4. This increases hydrostatic pressure in the sieve tube elements at the source.

5. At the sink, solutes are actively removed from the sieve tube elements.

6. This increases the water potential in sieve tube elements at the sink.

7. Water leaves the phloem by osmosis, decreasing the hydrostatic pressure at the sink.

8. This creates a pressure gradient, pushing solutes from the source to areas of lower pressure at the sink.

What happens at the sink?

solutes are actively unloaded from the sieve tube element into companion cells.
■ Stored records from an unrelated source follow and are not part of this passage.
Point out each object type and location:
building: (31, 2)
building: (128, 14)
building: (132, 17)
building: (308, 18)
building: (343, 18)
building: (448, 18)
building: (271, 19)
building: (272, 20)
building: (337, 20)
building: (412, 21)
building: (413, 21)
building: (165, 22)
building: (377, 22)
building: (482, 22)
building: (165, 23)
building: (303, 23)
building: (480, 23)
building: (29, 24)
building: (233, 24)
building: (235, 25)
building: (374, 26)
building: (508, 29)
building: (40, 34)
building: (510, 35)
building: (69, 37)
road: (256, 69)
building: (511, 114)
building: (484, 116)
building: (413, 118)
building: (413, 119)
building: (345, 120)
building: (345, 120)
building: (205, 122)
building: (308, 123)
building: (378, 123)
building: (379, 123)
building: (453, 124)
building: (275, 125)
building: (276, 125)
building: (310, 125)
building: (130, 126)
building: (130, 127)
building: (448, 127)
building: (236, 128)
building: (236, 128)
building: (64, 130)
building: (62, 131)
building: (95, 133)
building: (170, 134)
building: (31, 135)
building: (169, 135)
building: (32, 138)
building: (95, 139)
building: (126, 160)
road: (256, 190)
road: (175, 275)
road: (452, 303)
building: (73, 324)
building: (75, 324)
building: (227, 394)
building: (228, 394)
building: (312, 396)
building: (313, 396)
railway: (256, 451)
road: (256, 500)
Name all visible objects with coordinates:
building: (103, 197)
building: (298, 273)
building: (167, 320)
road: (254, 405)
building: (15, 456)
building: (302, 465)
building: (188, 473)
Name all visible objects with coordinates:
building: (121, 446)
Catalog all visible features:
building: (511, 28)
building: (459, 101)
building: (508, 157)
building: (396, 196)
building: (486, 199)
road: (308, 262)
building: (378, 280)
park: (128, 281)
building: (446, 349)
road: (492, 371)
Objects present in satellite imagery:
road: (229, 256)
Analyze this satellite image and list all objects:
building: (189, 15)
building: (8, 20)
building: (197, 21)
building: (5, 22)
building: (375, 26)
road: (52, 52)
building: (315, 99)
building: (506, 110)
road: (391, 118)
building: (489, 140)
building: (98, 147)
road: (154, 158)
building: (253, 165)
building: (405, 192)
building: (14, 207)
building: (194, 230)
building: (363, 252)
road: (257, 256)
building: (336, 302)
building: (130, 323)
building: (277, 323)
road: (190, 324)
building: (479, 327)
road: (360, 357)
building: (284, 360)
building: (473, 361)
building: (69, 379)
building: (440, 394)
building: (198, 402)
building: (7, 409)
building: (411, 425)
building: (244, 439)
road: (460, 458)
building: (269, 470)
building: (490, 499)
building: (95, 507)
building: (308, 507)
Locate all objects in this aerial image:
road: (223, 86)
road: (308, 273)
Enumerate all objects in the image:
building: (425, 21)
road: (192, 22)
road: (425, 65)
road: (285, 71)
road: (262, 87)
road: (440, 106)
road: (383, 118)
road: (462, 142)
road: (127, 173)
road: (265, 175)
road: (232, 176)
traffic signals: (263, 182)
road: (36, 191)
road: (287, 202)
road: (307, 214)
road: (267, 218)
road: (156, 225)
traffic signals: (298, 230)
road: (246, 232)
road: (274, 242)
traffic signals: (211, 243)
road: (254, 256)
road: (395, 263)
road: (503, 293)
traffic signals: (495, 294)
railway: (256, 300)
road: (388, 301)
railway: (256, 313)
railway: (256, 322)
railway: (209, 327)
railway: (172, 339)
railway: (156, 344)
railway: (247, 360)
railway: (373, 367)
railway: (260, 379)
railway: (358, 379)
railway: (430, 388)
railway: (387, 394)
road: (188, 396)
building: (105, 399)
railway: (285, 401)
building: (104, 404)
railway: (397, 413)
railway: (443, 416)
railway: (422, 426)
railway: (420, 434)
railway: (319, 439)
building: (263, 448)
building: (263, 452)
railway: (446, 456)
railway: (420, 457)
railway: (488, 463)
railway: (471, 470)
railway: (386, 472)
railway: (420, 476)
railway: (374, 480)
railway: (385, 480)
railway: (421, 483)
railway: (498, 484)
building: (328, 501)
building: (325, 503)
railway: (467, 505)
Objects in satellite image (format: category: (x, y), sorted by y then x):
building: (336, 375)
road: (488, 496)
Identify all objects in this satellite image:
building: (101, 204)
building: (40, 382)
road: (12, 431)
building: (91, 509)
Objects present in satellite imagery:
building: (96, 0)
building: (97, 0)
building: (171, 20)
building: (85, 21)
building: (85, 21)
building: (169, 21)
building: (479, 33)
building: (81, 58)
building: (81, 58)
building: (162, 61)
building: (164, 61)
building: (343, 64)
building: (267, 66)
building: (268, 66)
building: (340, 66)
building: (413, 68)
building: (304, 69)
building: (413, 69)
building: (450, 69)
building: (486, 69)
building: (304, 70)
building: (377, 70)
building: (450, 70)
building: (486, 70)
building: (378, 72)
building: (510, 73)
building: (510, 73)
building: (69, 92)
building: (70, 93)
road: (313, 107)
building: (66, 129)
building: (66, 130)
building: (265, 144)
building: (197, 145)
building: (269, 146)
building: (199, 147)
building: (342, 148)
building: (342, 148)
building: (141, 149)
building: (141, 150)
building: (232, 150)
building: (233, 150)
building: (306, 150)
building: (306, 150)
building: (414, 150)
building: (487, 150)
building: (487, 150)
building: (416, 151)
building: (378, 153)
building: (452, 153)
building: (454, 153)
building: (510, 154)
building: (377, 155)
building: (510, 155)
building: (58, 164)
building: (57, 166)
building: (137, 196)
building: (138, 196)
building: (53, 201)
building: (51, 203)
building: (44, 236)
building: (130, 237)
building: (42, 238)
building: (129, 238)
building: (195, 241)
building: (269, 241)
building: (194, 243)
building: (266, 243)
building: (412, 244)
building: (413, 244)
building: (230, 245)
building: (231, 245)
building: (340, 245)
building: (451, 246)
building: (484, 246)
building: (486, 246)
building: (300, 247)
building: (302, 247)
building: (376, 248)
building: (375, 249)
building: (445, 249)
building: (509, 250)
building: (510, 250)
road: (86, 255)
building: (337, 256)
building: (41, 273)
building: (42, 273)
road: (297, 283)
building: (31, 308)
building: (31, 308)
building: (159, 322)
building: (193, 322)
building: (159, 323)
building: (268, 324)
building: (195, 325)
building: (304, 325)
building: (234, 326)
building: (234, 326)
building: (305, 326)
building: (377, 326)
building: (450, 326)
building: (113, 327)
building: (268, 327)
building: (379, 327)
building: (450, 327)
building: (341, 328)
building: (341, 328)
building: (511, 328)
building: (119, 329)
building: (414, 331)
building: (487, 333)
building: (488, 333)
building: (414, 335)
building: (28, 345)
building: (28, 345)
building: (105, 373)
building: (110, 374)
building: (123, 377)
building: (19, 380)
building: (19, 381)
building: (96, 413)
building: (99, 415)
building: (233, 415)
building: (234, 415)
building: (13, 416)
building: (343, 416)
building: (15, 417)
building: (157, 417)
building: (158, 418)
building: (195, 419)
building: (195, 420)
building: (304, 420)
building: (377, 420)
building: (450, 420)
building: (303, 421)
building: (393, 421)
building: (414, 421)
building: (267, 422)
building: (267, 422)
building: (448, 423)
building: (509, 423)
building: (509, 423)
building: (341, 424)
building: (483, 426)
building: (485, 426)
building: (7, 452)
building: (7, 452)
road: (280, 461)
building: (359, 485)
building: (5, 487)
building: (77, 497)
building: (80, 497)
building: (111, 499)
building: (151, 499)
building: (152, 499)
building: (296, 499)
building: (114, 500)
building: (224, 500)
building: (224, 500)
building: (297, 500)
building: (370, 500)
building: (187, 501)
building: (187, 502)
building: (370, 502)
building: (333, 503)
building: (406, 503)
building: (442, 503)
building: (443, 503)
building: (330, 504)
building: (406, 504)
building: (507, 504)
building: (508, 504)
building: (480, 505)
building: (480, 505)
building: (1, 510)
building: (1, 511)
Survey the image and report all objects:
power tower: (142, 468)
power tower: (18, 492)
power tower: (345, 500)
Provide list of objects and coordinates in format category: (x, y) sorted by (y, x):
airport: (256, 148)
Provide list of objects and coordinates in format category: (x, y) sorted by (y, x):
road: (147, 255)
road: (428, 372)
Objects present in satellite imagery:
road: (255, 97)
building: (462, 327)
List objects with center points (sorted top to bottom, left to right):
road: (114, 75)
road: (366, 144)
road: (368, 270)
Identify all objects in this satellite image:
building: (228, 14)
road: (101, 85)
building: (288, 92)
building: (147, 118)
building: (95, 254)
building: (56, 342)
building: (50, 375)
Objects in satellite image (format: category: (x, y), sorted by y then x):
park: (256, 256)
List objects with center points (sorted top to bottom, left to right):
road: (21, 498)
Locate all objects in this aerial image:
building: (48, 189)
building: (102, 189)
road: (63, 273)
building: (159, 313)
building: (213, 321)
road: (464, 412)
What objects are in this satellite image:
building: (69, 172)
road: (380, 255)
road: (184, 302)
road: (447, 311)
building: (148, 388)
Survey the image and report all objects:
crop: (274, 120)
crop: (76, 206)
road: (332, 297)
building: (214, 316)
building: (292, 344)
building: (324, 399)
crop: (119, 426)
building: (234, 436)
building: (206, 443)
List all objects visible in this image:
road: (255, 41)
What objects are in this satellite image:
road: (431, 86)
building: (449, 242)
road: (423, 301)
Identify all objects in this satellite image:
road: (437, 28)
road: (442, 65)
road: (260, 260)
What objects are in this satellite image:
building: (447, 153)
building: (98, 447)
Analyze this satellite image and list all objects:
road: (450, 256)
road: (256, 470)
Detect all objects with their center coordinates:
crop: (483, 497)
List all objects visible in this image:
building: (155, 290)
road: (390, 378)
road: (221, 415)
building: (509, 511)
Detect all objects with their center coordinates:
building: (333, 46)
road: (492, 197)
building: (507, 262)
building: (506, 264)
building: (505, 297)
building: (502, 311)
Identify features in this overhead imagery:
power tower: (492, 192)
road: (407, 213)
They can then move into sink cells where the solutes can be used, for example in respiration, or stored

How is a pressure gradient set up from source to sink?

assimilates like sucrose are actively loaded into the phloem

Process of active loading

1. Hydrogen ions (H⁺) are actively transported out of companion cells into surrounding source cells.

2. H⁺ is co-transported along its concentration gradient back into companion cells with sucrose.

3. Sucrose can then diffuse along its concentration gradient through plasmodesmata from companion cells to sieve tube elements.

Translocation

mass flow of assimilates from one part of a plant, the source, to another part of the same plant, the sink

Assimilates

substances that have been manufactured or modified in the plant, such as sucrose and amino acids, that are transported in the phloem sieve tubes during translocation

features of translocation

• It requires energy.

• It transports substances from sources (where they are made, like the leaves) to sinks (where they are used, like the roots).

• Water provides the medium in which these substance dissolve for transport in the phloem.

• It maintains a concentration gradient using enzymes.